The graph comparing Eswatini’s IMF loan repayment with the new World Bank, AfDB, and OPEC loans for 2025.

Eswatini’s fiscal strategy has shifted away from IMF reliance toward concessional loans from multilateral development institutions.

The IMF loan, taken during a period of fiscal stress, has now been fully repaid. This repayment, while not immediately visible to businesses, signals restored stability in external debt obligations.

Rijkenberg explained that the IMF repayment was pragmatic in the crisis context, but the current focus is on boosting liquidity for domestic commitments.

“History has now also shown over the last period that we have stopped the accumulation of arrears,” he noted, adding that fiscal discipline has improved over the past seven years.

Economists view the decision as both necessary and risky. Dr. Sibusiso Dlamini, a Mbabane-based economic analyst, said the shift to development bank loans buys government space to stabilize cash flow.

“Clearing arrears will be a confidence booster for the private sector. But Eswatini must ensure that the new borrowing is matched with fiscal reforms, otherwise the risk of arrears returning remains,” he cautioned.

Another economist, Nombulelo Mabuza, pointed out that arrears repayment has a multiplier effect.

“When suppliers are paid, they can pay their workers and creditors, which stimulate domestic demand. It’s not just a financial transaction; it’s a catalyst for economic activity,” said Mabuza.

Government data shows that arrears, once a recurring problem, have been steadily reduced since 2018. The finance minister credited this to strict control of expenditure and measures to curb overspending.

“We also believe arrears will be a thing of the past once these loans are approved and paid out,” Rijkenberg said.

The repayment of the IMF loan also frees fiscal space for government to engage with development partners under more favorable terms.

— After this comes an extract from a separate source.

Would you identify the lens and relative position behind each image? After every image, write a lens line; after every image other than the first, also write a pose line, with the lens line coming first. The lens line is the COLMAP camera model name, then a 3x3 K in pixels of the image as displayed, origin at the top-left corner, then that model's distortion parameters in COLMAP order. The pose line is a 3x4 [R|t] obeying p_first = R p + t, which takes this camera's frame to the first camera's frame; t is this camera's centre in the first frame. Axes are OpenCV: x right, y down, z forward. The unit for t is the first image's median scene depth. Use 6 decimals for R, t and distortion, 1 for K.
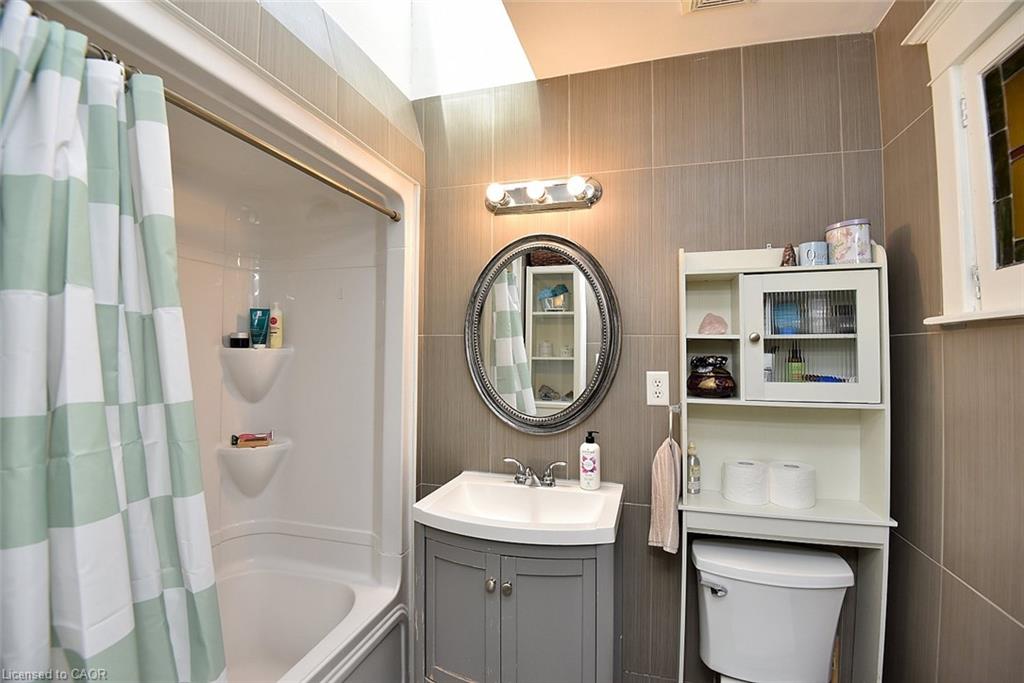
lens RADIAL K [[476.3, 0, 512.1], [0, 476.3, 338.0], [0, 0, 1]] dist [-0.035401, -0.001390]
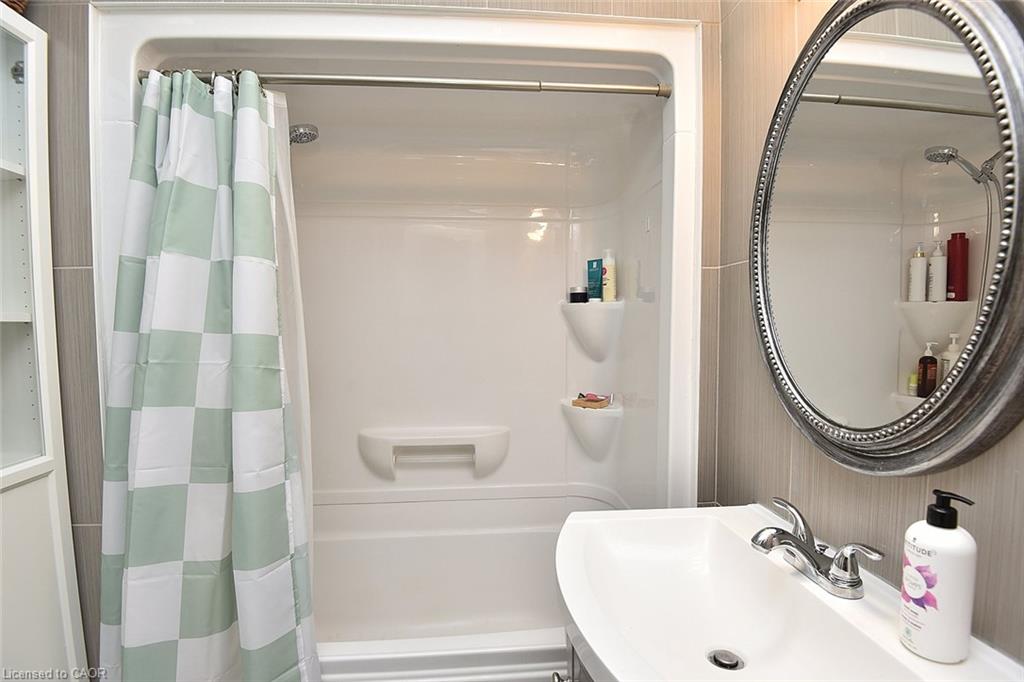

Unlike IMF lending, loans from the World Bank, AfDB, and OPEC typically carry lower interest rates and longer repayment periods, easing the burden on state finances.

The government views the clearance of arrears as more than a financial measure it is also a step toward restoring credibility with the private sector.

By paying suppliers in full for the rest of the year, authorities hope to demonstrate reliability and rebuild trust in government contracts.
Business leaders say consistency will be key.

“Payment this year is welcome, but what we want to see is a system where arrears never build up again,” said a supplier of agricultural inputs.

The finance minister emphasized that fiscal reforms will continue to underpin stability.

“We have avoided overspending in recent years, which should prevent arrears from recurring,” he said.

This assurance is expected to reassure both domestic businesses and international lenders of Eswatini’s fiscal direction.

Eswatini’s repayment of the IMF loan, combined with new financing from the World Bank, AfDB, and OPEC, marks a turning point in the country’s fiscal management.

With E3.4 billion in new loans lined up, government has pledged that all suppliers will be paid in full before the year ends.

For businesses, this pledge offers the prospect of improved cash flow and renewed confidence in the state as a reliable partner.